The Radix community has concluded a major consultation, voting to adopt a plan that transitions the network away from a subsidized model and towards a fee-driven market. More than one billion XRD tokens participated in the decisive vote.
Token holders approved the proposed Validator Subsidy Tapering Plan with over 71% support. Consequently, the current subsidy model will be systematically wound down.
The implementation schedule begins immediately, with subsidies being capped in February and March. Administration will then transfer to a new Community Entity for the final tapering phase.
The subsidy is scheduled to conclude entirely in June 2026. However, a backstop provision allows for further community votes if key conditions are not met.
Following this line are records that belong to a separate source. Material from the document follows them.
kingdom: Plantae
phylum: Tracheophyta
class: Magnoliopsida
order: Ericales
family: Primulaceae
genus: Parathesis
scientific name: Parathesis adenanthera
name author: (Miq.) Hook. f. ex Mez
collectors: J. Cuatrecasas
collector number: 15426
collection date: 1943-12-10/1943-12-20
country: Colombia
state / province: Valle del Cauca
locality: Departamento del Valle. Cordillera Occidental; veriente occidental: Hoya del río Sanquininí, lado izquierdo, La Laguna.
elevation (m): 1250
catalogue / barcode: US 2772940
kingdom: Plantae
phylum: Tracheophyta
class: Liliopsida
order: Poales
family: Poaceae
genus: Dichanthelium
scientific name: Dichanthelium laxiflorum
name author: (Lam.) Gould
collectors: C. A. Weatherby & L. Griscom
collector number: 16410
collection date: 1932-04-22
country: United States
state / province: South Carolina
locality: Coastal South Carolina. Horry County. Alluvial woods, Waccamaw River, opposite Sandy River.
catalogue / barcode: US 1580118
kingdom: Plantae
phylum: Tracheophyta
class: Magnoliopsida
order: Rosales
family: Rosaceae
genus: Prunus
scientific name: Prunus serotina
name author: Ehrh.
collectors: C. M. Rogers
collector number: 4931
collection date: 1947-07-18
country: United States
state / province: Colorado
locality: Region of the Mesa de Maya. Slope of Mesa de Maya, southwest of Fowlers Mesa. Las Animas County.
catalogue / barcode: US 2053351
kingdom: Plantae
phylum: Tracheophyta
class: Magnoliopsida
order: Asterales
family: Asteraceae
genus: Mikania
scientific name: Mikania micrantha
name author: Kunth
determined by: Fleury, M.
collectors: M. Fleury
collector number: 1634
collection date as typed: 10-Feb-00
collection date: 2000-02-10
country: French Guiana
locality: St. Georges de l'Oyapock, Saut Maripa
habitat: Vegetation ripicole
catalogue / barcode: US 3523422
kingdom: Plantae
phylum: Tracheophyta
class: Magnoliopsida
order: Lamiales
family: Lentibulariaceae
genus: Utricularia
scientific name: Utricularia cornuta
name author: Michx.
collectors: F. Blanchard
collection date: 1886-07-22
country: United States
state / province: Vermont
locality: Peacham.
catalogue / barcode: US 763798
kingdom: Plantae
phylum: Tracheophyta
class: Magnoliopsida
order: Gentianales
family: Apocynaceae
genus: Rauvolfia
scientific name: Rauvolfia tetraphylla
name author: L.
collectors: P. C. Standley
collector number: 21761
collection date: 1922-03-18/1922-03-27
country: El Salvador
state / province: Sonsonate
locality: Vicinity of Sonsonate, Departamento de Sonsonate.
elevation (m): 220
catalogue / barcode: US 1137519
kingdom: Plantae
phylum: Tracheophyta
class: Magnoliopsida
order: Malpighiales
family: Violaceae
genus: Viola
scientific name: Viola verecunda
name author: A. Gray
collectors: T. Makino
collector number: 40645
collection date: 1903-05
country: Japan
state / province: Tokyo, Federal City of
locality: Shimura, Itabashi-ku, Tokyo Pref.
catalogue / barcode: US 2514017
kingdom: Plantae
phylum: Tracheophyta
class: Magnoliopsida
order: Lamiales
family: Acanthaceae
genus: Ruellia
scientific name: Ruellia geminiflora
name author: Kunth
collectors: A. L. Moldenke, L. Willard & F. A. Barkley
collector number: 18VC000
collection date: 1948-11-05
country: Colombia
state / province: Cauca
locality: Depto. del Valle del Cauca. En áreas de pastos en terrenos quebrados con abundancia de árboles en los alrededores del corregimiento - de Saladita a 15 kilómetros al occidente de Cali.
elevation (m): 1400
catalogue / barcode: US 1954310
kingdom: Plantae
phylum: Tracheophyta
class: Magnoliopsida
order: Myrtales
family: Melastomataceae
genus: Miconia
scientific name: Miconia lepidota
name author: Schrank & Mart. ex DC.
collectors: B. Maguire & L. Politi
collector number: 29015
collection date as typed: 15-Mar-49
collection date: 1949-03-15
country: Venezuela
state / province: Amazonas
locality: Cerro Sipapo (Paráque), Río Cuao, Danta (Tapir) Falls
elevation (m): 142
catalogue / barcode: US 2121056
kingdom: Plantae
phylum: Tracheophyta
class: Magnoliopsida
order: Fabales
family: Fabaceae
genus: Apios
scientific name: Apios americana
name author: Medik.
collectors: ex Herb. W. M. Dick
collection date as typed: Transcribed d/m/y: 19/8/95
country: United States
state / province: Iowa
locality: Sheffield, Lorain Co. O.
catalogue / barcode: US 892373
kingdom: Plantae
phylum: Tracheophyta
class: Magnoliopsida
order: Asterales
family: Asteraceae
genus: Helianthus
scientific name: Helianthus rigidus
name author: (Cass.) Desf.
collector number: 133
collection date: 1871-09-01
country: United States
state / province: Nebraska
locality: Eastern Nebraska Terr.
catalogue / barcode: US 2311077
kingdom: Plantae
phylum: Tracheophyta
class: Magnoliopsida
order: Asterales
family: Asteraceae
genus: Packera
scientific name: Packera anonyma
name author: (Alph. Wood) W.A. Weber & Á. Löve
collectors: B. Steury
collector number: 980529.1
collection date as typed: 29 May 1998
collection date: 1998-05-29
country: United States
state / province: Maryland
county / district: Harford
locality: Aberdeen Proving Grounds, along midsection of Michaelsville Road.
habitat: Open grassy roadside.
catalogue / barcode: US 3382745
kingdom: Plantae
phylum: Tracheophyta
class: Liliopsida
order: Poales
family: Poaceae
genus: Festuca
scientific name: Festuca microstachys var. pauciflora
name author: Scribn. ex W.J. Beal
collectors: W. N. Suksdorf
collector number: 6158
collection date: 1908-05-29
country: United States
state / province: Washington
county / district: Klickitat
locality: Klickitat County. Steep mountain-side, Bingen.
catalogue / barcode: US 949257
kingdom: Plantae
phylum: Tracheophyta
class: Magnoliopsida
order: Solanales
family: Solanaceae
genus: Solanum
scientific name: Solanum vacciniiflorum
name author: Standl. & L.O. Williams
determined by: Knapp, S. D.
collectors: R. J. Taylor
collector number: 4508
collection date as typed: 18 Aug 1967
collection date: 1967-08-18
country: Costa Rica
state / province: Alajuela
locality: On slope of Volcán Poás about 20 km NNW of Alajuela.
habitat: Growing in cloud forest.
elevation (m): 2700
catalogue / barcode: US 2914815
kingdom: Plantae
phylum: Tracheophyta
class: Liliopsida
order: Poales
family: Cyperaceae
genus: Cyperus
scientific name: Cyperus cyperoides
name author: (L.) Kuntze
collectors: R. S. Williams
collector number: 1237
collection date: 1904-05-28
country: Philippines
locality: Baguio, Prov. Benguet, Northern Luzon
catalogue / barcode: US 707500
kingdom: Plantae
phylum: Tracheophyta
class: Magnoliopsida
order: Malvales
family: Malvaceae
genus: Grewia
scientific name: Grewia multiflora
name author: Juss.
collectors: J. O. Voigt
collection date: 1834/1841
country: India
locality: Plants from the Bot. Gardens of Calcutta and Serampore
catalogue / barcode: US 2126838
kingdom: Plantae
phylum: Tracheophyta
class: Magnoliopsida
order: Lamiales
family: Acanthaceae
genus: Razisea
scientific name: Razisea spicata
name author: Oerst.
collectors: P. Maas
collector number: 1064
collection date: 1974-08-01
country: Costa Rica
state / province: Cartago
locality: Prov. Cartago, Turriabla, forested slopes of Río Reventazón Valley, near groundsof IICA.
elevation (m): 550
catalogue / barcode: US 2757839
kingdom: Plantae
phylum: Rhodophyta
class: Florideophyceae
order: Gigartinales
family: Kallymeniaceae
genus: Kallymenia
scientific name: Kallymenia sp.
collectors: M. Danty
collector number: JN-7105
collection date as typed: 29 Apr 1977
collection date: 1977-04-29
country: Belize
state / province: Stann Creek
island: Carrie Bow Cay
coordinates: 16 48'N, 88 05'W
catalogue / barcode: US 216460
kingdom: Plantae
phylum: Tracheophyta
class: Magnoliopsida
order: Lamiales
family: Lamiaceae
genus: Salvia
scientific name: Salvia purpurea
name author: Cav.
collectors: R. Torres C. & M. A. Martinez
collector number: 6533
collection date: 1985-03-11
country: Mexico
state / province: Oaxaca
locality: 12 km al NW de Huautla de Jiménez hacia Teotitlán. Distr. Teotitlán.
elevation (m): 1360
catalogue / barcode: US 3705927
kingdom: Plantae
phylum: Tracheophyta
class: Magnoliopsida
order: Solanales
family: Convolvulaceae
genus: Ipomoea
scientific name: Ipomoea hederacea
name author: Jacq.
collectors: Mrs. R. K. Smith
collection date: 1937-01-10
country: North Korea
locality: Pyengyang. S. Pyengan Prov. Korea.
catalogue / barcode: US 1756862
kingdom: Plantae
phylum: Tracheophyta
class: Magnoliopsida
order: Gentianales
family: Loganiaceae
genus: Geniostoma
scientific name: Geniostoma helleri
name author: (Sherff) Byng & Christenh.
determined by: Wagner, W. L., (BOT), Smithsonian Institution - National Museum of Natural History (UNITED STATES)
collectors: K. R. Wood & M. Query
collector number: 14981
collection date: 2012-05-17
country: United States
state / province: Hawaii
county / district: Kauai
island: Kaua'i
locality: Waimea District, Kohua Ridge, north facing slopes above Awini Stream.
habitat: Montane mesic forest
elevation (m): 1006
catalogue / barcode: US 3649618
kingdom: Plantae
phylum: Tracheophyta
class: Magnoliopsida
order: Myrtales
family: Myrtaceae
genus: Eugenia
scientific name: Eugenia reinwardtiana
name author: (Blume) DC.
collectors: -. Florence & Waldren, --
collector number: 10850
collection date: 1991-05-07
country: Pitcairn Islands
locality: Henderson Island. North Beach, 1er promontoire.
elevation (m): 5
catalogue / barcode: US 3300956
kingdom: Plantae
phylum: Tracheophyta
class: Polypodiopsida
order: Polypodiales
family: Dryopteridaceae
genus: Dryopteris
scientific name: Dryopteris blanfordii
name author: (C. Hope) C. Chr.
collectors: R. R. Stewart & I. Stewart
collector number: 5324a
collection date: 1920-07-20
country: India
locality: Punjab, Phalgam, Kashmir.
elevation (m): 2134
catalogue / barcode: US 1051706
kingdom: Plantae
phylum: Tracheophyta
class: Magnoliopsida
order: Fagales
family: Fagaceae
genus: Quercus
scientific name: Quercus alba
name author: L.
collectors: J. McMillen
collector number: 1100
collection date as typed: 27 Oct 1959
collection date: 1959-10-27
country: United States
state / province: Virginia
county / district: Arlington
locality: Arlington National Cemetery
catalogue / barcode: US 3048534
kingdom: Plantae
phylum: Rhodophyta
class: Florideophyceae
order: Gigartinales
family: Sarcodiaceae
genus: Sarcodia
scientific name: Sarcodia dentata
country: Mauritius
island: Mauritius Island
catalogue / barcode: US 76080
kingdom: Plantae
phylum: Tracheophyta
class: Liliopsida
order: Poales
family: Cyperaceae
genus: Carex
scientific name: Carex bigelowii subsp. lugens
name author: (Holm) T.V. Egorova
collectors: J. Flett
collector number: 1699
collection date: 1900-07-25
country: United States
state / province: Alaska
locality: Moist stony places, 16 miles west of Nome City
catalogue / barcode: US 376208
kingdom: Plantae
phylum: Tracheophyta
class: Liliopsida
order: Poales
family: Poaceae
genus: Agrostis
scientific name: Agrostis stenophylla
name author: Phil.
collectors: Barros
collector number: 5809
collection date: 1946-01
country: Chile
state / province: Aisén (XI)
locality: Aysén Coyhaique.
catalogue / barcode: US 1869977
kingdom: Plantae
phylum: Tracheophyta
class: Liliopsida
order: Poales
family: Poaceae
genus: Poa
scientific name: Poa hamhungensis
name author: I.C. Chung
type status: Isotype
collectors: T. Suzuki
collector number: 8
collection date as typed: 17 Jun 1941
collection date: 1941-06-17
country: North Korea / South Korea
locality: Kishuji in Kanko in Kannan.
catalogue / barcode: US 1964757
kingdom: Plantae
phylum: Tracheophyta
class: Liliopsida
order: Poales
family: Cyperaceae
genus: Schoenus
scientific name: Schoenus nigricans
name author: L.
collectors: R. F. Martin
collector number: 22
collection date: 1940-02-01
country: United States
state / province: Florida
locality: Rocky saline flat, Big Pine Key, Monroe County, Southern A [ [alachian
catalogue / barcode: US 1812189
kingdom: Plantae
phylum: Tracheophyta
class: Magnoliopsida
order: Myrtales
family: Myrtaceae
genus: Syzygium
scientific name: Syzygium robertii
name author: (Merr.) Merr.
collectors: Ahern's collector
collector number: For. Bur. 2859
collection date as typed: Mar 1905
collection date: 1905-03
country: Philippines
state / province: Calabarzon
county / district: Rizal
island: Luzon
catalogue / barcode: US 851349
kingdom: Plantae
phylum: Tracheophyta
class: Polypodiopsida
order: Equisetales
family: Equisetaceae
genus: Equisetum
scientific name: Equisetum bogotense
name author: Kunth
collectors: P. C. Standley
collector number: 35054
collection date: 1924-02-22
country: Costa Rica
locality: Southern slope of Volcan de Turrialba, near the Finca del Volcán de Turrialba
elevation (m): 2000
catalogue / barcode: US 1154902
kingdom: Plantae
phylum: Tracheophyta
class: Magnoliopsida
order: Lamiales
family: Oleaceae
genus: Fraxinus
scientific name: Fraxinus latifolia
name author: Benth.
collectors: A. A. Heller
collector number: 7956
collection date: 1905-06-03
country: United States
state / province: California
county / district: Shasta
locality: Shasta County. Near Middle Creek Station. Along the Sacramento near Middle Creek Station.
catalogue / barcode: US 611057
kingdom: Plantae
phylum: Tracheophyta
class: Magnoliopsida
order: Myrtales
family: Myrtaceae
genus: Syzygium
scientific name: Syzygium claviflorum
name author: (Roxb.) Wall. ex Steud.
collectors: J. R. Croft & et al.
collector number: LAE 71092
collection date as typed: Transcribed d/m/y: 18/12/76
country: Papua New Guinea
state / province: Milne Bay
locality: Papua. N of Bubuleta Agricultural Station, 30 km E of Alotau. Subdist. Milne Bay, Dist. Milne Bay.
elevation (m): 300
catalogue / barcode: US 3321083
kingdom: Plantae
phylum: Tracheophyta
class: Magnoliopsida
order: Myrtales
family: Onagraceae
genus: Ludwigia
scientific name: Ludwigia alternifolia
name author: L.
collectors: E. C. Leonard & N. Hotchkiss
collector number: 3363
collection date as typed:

This transition mandates strategic planning from network validators. They are advised to adjust their business models and fee structures using available guides.
Validators must promote their nodes to attract new stake or follow proper procedures if exiting. Meanwhile, stakers must perform a health check on their delegations.
Stakers should check for underperforming or “zombie” nodes on the dashboard and redelegate stake if necessary. They are also encouraged to watch for fee change announcements from their validators.
Consideration should also be given to supporting high-performance validators outside the Top 100. This action helps build network resilience for future transitions.